Rainbow through the Rain



Tree trimming

The council’s tree trimmers are outside, increasing the space between the tops of some of our trees and the overhead electric lines. They are nice guys, clipping and sawing their way through branches too high for me to reach.  Some of our trees are having a proper haircut. 

When these guys finish, the greenhouse will enjoy more sunshine and heat, and the apple trees in the orchard will benefit from late afternoon warmth from the south-western skies. Disruptions to the power during storms will be averted. 

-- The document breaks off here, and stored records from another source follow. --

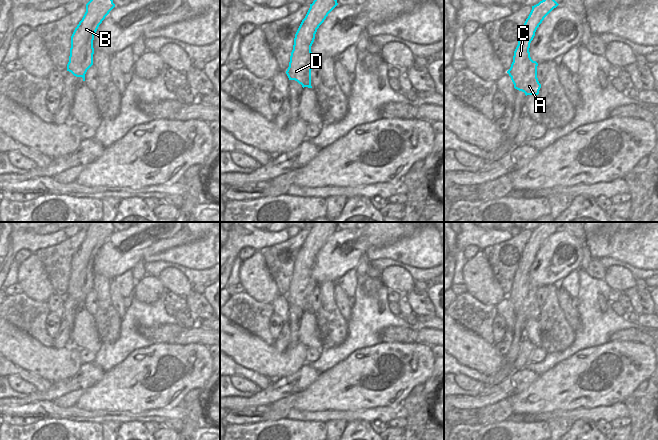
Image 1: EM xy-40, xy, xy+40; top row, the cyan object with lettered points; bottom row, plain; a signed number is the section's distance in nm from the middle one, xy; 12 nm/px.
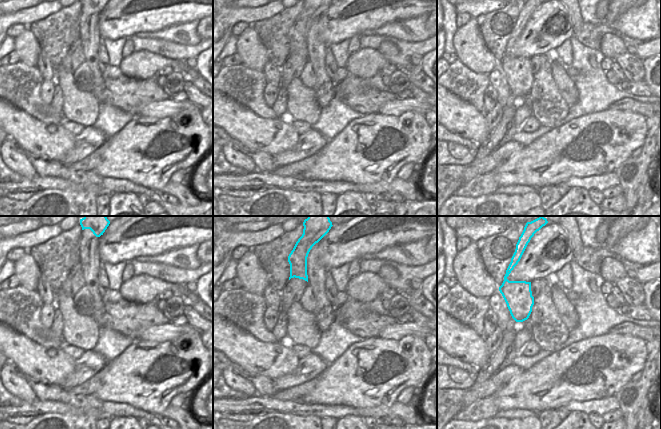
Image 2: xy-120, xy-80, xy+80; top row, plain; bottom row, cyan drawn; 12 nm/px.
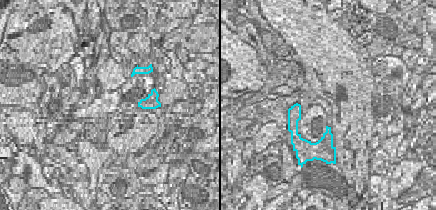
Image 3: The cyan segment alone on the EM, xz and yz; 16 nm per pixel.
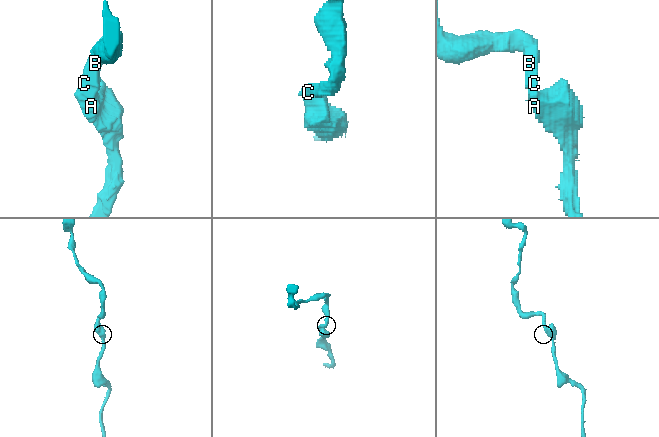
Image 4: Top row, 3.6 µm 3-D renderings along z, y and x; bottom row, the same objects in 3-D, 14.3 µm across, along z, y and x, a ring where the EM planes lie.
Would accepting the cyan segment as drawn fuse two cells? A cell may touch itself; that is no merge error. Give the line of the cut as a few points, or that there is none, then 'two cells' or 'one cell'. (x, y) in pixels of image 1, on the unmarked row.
cut none; one cell

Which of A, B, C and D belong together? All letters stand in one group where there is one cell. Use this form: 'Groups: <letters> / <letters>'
Groups: A B C D.

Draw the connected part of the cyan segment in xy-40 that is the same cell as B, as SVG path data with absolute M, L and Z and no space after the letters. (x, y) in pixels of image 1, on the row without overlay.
M92 222L86 236L71 260L67 295L85 305L87 294L93 289L94 259L109 236L115 231L112 222Z

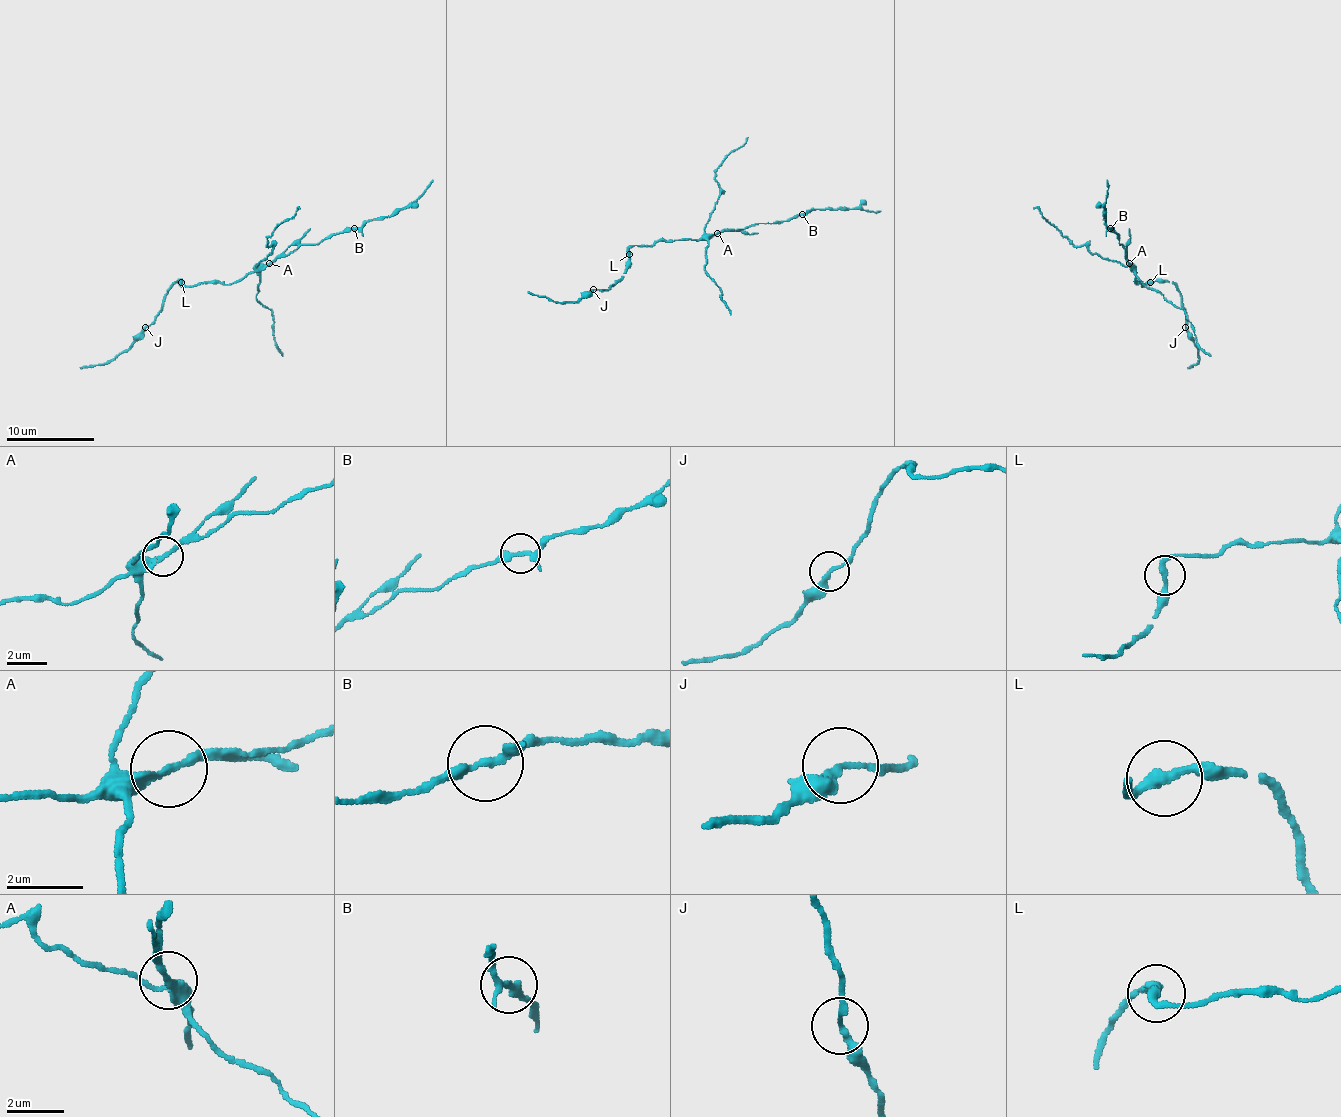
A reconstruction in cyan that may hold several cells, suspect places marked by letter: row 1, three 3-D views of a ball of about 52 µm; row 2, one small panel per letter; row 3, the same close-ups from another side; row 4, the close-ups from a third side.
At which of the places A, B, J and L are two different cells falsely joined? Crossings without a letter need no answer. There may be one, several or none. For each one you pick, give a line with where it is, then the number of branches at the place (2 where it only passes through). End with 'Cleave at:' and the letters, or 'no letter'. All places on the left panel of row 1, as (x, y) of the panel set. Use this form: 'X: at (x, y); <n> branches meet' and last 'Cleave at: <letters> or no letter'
A: at (269, 263); 2 branches meet
Cleave at: A

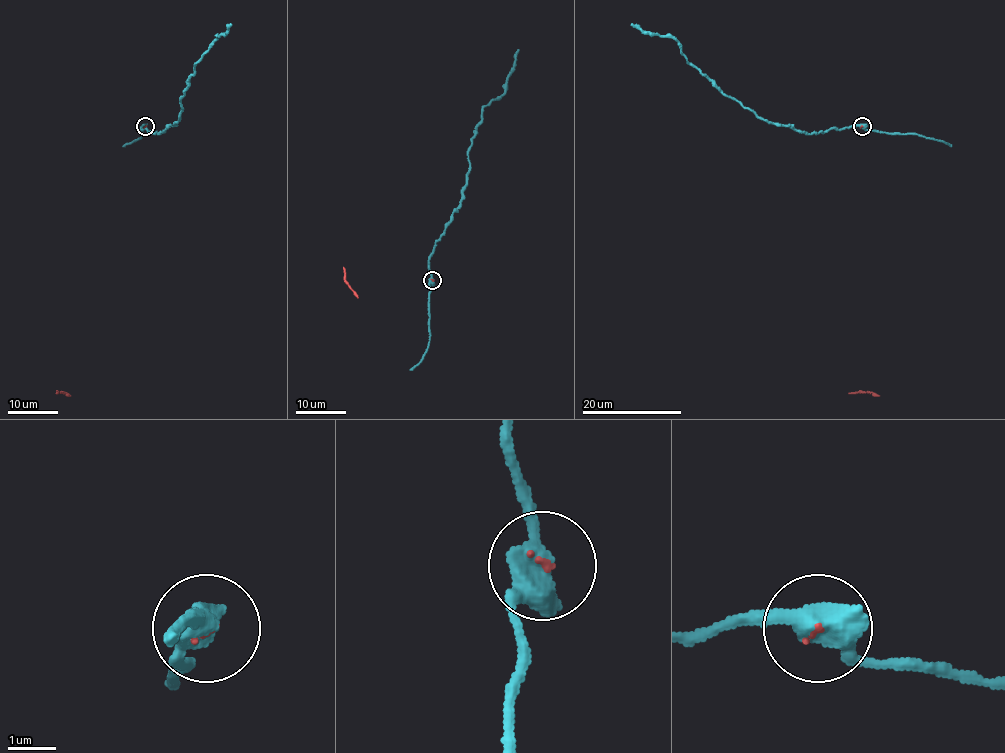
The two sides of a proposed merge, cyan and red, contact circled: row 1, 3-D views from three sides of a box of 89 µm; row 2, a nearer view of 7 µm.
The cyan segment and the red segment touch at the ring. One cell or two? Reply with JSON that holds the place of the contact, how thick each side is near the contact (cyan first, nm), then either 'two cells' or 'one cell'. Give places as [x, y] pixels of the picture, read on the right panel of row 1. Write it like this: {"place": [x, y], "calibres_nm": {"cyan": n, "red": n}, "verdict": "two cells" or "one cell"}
{"place": [862, 126], "calibres_nm": {"cyan": 500, "red": 60}, "verdict": "one cell"}

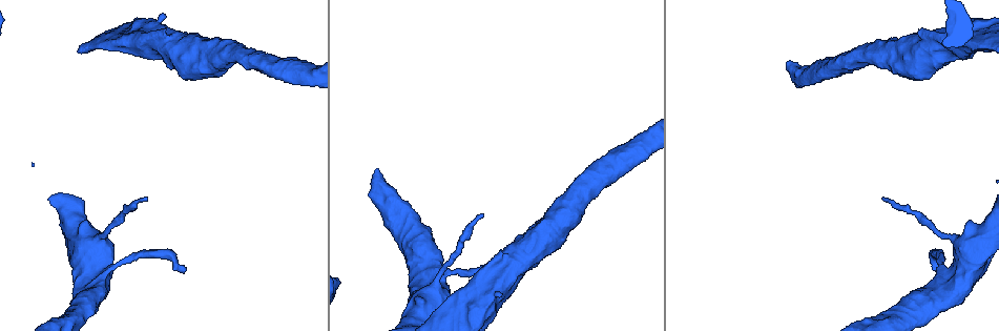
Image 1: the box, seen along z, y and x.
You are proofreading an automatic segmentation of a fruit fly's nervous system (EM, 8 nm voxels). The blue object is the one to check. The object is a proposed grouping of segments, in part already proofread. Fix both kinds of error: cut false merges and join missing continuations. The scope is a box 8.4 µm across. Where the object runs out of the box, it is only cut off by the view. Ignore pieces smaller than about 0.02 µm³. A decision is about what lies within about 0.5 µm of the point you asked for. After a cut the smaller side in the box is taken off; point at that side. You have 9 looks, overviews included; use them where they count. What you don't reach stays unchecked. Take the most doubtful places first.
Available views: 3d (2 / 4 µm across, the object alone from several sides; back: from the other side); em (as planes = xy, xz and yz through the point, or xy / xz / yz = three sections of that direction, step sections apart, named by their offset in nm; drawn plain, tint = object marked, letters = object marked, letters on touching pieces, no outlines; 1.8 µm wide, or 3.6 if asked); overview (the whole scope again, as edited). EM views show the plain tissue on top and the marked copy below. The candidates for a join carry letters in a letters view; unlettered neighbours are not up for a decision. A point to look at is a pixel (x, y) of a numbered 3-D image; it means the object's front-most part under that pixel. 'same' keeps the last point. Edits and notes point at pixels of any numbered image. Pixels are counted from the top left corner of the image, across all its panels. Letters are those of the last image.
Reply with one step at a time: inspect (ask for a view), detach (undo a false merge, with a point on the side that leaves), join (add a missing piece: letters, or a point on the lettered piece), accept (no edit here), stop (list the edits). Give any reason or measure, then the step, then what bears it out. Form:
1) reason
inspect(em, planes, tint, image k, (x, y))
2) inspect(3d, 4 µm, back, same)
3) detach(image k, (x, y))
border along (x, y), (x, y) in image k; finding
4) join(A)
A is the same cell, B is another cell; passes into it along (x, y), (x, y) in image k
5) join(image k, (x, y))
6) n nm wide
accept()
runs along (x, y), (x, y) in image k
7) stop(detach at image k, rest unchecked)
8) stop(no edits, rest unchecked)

long arm stops here
inspect(3d, 4 µm, back, image 1, (183, 271))

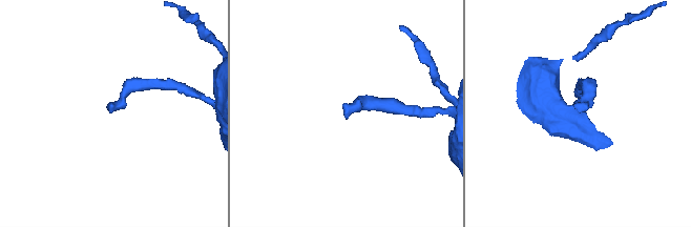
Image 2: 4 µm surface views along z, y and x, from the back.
inspect(em, planes, letters, image 2, (574, 107))

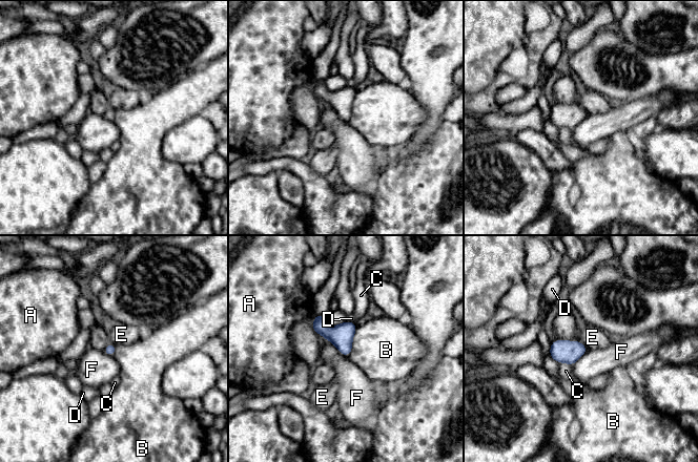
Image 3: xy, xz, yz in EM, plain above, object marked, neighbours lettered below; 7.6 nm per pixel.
B touches over 240 nm
accept()
A, B, C, D, E and F are other cells; border along (325, 338), (344, 355), (348, 356) in image 3; none of them fits

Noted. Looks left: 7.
tapers out
inspect(3d, 4 µm, image 1, (483, 216))

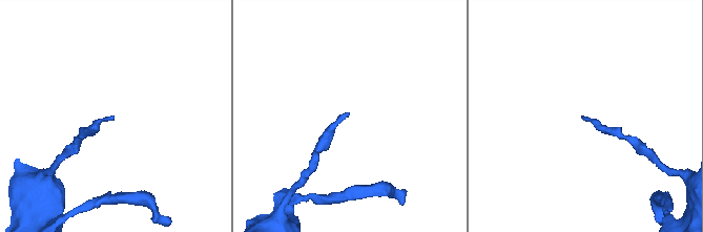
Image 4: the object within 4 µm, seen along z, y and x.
inspect(em, planes, letters, image 4, (583, 115))

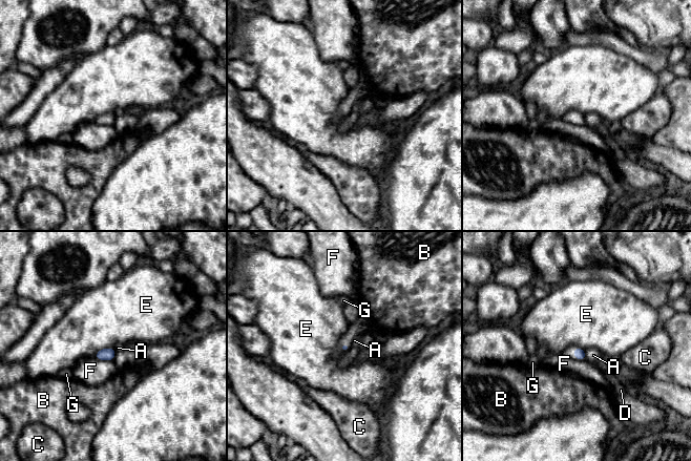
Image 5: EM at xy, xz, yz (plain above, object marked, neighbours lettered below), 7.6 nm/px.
accept()
A, B, C, D, E, F and G are other cells; none of them fits

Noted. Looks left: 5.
an open end
inspect(em, 3.6 µm, planes, letters, image 1, (163, 16))

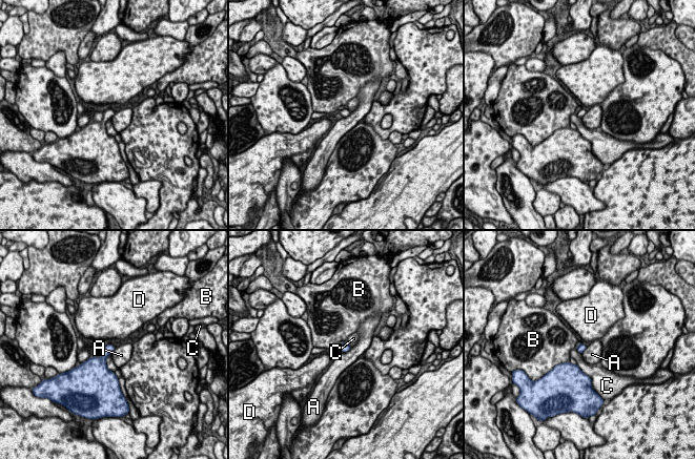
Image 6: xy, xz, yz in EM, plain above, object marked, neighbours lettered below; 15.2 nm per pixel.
accept()
A, B, C and D are other cells; border along (351, 347), (343, 352) in image 6; none of them fits

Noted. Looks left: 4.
inspect(3d, 4 µm, image 1, (957, 238))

The cost for this is that the lilac tree, which is just beginning to bud and get ready to bloom, is being denuded. Most of those immature blooms lie dying on the ground right now, and I fear there may be no lilacs fragrancing our home this summer. Had we kept that tree pruned properly, we might have enjoyed the blossom because we wouldn’t have needed to resort to such drastic measures. It would have retained a modest height and bloomed, beautifully bloomed.

Of course it will bloom again, next year. But that is a long time to wait.

Our Father in heaven is the divine gardener, who prunes us at just the right moment so that we can blossom and release fragrance in our environments. He keeps us from overshadowing other fruitful believers by trimming us down and keeping us in proportion. 

Pruning hurts. We may not look very attractive while we’re being pruned. We may protest, seeing that something we thought was about to bloom has been lopped off and is lying on the ground, dying. But God is directing it all, creating a harmonious spiritual garden in which each fruitful believer is given the right amount of sunshine to blossom and bear fragrant, or delicious, fruit.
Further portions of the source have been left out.